• [Document extract]

* BEGIN *

Even with all this, you haven’t addressed the elephant in the room: You still have a polling-style update, where the clients have to constantly ask, ask, and re-ask: “Anything new? No? Okay. How about now? No? Okay. How about now? No? Okay….” Your server is still getting hit with needless requests. 90+% of which will always answer “Nothing new to report.”

The truth is, you do not yet have a communication style that is even half-way suited to synchronization requirements. Polling is always going to be a chatty, server-loading technique. What you really need aren’t AJAX or AJAJ update polls, but at a minimum Comet (long-polling reverse AJAX calls)–or even better, a full back-and-forth communication mechanism such as WebSockets. These allow your server-side code to establish push techniques or push-pull interactions that, while not automagically fixing all of the semantic difficulties of synchronization in a distributed world, substantially reduce the network call, server overhead, and code complexity required to have truly synchronized endpoints.

In summary, one mega endpoint rather than two individual ones is a minor issue. If you want efficient temporal synchronization, the real issue is you need a better interaction mechanism.

Second approach is a bad/inferior idea.

  • You lose the ability to cache individual resources using standard caching methods (both on the server and client).
  • You lose the ability to sync individual resource state using HTTP headers and timestamps
  • You lose the ability to update resources as you go (why wait to push a change to the server, just push it when user is ready to push it)
  • You will have a catch all content type for every single resource you have, rather than one for each resource type (ie your JSON will have to incorporate all types of data
  • Your client will be overly complex, instead of dealing with changing a resource and pushing it to server it has to handle the sync resource.

* END *

• [Instruction 1] According to the passage on server synchronization, what share of the polling requests will always answer "Nothing new to report"?
The passage above and the records that follow are separate, unrelated material.

• [Supplied data]

* BEGIN *

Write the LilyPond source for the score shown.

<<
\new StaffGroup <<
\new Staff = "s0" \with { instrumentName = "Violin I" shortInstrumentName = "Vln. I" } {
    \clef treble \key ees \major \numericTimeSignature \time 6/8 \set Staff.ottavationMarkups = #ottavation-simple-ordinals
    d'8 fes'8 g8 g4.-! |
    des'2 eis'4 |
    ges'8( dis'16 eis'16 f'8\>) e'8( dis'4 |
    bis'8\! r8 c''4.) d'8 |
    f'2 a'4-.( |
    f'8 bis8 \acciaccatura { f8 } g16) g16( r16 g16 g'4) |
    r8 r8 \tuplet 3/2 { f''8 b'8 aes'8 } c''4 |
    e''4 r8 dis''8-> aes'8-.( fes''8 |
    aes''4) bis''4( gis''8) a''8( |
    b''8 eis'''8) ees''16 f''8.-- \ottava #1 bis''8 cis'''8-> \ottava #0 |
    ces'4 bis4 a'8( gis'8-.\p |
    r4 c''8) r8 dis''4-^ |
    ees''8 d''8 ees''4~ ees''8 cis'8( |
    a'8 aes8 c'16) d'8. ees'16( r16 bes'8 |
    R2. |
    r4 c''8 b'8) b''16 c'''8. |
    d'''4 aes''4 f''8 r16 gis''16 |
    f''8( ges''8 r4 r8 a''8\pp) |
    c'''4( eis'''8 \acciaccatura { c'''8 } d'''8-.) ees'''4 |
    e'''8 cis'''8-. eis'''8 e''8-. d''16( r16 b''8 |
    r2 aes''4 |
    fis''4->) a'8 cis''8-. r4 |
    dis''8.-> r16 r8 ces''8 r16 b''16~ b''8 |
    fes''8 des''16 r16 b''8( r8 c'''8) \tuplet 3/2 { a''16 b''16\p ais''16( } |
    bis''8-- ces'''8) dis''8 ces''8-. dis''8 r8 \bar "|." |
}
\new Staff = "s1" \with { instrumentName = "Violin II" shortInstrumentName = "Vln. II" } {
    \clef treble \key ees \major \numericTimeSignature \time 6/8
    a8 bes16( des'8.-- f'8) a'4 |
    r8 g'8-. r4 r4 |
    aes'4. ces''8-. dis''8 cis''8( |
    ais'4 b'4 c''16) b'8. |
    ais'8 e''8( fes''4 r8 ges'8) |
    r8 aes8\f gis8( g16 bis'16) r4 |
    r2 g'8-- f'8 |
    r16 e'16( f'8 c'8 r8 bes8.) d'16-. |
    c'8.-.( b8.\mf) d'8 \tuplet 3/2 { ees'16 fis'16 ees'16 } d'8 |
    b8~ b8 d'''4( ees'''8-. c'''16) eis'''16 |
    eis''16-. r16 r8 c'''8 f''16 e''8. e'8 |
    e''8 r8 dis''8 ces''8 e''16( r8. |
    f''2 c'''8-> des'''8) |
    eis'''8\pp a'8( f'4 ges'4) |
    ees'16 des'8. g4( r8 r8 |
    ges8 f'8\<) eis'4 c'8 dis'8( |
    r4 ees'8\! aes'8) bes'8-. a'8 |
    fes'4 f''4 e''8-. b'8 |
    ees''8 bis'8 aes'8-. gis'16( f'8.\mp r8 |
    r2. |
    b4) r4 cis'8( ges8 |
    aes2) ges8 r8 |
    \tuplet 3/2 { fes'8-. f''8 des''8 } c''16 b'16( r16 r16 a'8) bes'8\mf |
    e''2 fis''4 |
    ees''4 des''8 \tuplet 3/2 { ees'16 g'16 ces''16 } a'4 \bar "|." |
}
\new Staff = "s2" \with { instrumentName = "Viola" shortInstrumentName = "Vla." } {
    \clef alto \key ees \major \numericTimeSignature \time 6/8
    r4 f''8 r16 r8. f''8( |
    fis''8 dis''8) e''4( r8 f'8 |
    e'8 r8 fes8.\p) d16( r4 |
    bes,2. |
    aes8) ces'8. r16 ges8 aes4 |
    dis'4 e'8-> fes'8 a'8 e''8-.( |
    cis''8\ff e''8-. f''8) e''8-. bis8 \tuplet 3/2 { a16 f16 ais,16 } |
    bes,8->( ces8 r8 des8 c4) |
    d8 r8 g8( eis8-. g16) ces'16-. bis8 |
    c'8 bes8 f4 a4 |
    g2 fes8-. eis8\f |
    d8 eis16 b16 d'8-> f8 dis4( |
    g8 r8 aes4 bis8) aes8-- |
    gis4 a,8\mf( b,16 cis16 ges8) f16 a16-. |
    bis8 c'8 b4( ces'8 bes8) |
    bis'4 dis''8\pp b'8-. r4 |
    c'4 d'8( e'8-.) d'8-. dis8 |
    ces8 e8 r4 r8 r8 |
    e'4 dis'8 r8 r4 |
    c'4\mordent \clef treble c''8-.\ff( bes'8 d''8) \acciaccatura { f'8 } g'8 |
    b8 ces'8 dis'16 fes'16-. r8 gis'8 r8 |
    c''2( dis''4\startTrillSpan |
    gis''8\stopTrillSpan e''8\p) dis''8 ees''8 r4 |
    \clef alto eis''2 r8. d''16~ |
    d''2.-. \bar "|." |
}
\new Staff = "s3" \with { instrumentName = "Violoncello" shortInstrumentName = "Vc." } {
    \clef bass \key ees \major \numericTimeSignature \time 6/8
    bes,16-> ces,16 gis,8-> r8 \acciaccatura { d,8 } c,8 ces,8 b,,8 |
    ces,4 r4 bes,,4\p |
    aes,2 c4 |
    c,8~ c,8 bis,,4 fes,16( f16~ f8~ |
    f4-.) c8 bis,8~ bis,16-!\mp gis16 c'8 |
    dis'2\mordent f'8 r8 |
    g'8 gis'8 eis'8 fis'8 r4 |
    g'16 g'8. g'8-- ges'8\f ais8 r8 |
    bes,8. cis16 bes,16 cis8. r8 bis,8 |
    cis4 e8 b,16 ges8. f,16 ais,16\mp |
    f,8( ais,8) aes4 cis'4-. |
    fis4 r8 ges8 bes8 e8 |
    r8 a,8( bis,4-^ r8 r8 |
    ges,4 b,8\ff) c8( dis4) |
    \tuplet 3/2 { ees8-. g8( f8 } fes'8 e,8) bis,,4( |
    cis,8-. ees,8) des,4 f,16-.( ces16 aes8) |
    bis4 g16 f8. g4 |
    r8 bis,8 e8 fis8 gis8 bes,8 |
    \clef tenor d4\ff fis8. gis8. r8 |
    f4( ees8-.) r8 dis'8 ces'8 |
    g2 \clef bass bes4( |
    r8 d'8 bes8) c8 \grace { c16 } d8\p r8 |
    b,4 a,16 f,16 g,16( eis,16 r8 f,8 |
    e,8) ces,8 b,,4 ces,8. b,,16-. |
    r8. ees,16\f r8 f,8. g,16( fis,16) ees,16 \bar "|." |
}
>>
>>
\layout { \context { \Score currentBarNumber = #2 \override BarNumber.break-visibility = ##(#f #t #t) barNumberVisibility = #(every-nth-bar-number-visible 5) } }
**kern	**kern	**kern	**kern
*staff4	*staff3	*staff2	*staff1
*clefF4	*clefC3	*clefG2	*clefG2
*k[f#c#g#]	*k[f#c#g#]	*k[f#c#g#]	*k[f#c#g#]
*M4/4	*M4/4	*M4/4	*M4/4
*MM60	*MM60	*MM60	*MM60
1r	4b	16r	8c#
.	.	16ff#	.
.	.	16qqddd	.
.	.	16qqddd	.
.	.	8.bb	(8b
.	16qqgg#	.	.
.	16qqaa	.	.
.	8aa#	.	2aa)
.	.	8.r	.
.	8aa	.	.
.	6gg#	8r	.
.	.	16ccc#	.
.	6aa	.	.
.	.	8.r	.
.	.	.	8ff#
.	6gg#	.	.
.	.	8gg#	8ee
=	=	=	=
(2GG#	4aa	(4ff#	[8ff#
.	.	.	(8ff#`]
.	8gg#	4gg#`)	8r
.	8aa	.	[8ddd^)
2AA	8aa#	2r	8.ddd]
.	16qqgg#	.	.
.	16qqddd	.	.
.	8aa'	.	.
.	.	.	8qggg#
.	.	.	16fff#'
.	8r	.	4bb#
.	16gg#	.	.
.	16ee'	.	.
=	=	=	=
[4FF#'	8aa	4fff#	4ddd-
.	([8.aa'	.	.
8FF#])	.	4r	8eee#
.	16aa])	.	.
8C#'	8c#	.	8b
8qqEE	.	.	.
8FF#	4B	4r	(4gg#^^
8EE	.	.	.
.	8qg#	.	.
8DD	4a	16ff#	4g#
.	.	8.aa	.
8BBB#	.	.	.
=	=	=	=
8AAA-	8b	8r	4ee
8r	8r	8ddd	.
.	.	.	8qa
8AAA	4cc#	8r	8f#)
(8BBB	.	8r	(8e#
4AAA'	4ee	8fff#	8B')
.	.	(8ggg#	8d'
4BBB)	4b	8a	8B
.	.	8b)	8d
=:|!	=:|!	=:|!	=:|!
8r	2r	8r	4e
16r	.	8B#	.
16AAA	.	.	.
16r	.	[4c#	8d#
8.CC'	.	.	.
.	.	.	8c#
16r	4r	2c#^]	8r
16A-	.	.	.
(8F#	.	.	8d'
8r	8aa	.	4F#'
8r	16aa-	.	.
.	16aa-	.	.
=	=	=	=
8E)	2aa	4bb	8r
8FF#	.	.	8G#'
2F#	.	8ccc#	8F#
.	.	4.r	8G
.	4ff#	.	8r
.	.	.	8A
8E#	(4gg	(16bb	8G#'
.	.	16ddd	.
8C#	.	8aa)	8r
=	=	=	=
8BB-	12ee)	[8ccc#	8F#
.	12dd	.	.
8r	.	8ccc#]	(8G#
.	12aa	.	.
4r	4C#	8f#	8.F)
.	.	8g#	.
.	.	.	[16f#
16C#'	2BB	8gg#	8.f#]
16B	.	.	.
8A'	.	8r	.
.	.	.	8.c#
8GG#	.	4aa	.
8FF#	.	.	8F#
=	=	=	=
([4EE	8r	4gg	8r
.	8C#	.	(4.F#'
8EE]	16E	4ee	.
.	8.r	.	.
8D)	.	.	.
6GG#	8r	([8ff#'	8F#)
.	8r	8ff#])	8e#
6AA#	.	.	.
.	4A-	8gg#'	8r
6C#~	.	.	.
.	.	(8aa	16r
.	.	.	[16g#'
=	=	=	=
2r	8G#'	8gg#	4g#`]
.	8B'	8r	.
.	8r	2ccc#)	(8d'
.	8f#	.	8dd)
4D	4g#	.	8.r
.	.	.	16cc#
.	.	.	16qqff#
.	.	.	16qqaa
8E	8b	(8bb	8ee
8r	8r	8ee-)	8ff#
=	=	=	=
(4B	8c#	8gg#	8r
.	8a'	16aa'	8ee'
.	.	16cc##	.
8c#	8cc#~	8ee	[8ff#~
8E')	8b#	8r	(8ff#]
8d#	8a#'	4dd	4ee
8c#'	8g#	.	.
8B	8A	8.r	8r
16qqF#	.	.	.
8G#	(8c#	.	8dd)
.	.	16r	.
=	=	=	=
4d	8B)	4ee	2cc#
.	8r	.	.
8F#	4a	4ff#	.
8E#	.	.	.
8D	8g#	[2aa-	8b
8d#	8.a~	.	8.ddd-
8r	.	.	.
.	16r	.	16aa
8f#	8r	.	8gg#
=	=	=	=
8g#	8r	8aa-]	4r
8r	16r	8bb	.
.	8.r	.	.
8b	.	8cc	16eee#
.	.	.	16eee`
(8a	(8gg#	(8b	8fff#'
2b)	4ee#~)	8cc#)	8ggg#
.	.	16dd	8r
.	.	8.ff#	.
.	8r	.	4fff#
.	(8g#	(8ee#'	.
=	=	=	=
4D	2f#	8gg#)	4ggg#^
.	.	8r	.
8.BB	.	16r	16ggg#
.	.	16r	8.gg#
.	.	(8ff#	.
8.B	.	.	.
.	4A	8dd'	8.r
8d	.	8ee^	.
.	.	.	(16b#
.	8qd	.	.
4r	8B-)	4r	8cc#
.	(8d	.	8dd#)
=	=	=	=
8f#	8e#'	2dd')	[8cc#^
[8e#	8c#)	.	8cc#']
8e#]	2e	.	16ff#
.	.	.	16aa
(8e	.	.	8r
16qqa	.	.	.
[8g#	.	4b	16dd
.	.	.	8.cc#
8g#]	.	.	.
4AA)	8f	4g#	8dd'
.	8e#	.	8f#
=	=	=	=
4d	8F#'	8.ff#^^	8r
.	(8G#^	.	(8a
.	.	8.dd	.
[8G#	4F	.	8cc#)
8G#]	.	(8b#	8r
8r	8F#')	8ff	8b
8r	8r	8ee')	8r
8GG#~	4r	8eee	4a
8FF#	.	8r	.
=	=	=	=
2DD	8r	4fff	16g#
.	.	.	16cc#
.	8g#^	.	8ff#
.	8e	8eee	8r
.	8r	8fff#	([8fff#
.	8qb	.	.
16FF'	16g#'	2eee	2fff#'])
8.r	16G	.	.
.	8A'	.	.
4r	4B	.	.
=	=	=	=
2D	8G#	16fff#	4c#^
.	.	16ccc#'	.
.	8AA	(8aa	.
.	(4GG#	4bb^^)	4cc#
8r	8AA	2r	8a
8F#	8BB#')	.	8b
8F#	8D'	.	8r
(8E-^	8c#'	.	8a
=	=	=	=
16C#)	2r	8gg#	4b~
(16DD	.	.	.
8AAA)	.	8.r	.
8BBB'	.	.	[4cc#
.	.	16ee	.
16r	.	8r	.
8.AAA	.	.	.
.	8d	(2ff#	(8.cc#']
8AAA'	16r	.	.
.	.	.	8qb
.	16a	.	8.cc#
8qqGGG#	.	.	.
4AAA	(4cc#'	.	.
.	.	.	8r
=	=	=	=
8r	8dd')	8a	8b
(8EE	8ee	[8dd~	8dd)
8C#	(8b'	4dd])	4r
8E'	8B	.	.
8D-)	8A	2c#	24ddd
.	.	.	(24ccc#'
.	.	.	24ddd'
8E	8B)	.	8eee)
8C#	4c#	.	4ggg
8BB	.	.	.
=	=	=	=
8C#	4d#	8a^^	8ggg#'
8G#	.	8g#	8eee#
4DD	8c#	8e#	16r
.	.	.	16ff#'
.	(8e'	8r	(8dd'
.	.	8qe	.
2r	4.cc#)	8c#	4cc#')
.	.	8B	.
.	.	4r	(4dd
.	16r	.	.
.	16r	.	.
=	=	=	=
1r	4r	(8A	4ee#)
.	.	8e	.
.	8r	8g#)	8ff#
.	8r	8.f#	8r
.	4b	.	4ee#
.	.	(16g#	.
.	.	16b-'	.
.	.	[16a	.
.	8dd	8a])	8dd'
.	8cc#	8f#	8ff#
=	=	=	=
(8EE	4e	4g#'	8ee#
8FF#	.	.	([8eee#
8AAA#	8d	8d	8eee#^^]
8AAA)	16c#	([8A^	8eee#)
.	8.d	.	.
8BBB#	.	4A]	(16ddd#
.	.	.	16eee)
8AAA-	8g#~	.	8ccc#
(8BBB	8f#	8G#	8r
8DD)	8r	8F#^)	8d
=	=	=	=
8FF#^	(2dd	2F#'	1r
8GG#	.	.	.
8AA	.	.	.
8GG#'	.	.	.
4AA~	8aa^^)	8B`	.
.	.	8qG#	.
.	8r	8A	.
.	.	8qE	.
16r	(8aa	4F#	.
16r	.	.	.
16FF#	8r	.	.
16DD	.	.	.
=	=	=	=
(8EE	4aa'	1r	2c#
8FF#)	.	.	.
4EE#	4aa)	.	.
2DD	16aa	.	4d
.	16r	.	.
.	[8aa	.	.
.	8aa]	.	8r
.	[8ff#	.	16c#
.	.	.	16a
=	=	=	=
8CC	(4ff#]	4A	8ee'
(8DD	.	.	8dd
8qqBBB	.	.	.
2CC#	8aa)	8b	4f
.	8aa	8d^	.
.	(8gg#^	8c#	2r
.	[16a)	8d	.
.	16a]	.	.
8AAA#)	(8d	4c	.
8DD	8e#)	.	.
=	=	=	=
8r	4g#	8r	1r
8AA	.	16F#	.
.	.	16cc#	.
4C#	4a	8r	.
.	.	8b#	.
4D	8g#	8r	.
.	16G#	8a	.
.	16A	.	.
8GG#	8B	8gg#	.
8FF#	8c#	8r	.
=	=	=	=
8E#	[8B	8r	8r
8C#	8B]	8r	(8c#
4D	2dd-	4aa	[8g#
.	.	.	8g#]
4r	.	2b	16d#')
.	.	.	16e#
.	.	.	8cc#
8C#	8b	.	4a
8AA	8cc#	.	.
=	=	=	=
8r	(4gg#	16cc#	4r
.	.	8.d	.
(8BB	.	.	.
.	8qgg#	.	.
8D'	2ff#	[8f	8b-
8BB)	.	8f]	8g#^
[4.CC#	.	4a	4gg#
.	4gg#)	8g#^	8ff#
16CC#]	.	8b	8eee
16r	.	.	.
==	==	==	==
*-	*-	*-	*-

* END *

• [Instruction 2] Extract every line of the records that contains the string "Violin". Matching is case-sensitive.

• [Task response 1] More than 90 percent (90+%) of them.

• [Task response 2]
\new Staff = "s0" \with { instrumentName = "Violin I" shortInstrumentName = "Vln. I" } {
\new Staff = "s1" \with { instrumentName = "Violin II" shortInstrumentName = "Vln. II" } {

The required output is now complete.